Private sector leaders come together for gender equality

Published May 28, 2019
Convener of Male Champions of Change Pakistan Fiza Farhan, Australian High Commissioner Margaret Adamson and others attend the meeting on Monday. — Dawn
Convener of Male Champions of Change Pakistan Fiza Farhan, Australian High Commissioner Margaret Adamson and others attend the meeting on Monday. — Dawn

ISLAMABAD: The first international chapter of an Australian initiative that works with influential leaders to take action against gender equality, Male Champions of Change (MCC) Pakistan held a meeting on Monday.

With Pakistan’s alarmingly low ranking on the Gender Gap Index, the initiative in Pakistan has brought together heads of leading private sector companies who are determined to improve their own and national numbers.

The MCC Pakistan Insights Meeting looked at the progress the project has made so far in gathering information and identifying key thematic areas that MCC companies need to focus on to achieve gender parity.

High Commissioner of Australia Margaret Adamson said at the meeting: “There is this commitment at high levels of the private sector to the principles of what the MCC are all about.
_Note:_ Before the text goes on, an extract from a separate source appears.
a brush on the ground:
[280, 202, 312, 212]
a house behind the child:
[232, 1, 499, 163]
I am not aware of any other platform that does quite what MCC does and as I said, I actually see this not only as a catalyst and promoter of achieving a level playing field for women through the private sector, but also sending a signal more broadly for a level playing field for women across our societies.

“Because of the nature of the companies coming together, the private sector is an incredibly important pillar of our societies. It’s vibrant, it’s diverse and when it gets behind an idea it really can move our societies. We have here MCCs who have counterparts in Australia.”

“This meeting will draw on the insights from the work this group has done over the past three months. MCC Australia launched their 2018 impact report, which is the first consolidated review and insights into the 230 organisations that are part of MCC Australia and calculated the tangible results that have been achieved. MCC is a disruptive strategy to accelerate the advancement of women in leadership and achieve gender equality,” MCC Pakistan Convener Fiza Farhan explained.

A brief video by Elizabeth Broderick, the founder of MCC Australia, was also aired at the meeting. It compiled messages from some male champions of change in Australia to their counterparts in Pakistan highlighting that they were committed to equity, whether it be in the form of affirmative action in sports where there has been unequal investment over decades or equal pay and flexible work conditions.

Amina Khalid from MCC Pakistan shared a brief presentation outlining MCC Insights-Phase II, elaborating on the work done so far.

She explained the phases the work of MCC follows beginning with leadership shadow, focus groups, data collection, insights and action plans.

In quantifiable data it was clear that women are poorly represented in many tiers close to or less than 10pc. The emerging themes from the focus groups were bold and inclusive leadership, social and cultural norms, everyday sexism and stereotyping, flexibility, expanding the talent pipeline and accountability and transparency and each MCC member organisation would be able to select two core thematic areas on which it would focus on for the upcoming year.

Furqan Ahmed Syed from PepsiCo Pakistan, said: “For us there is a lot of great content – clearly leadership is always something you need more of, and building the talent pipeline is also very important.

“I want to raise a broader question. We have our individual priorities as companies but is there a broader objective. For instance, the issues around social and cultural norms are more extrinsic than intrinsic. Even if today everything was fair and you had a robust talent acquisition process which allowed for the biases to be excluded, the reality is you would still end up getting 80pc resumes and that is a core problem. You have to improve your odds of success and I want to see if as a group we can improve our odds of success by working on things that improve the social and cultural norms.”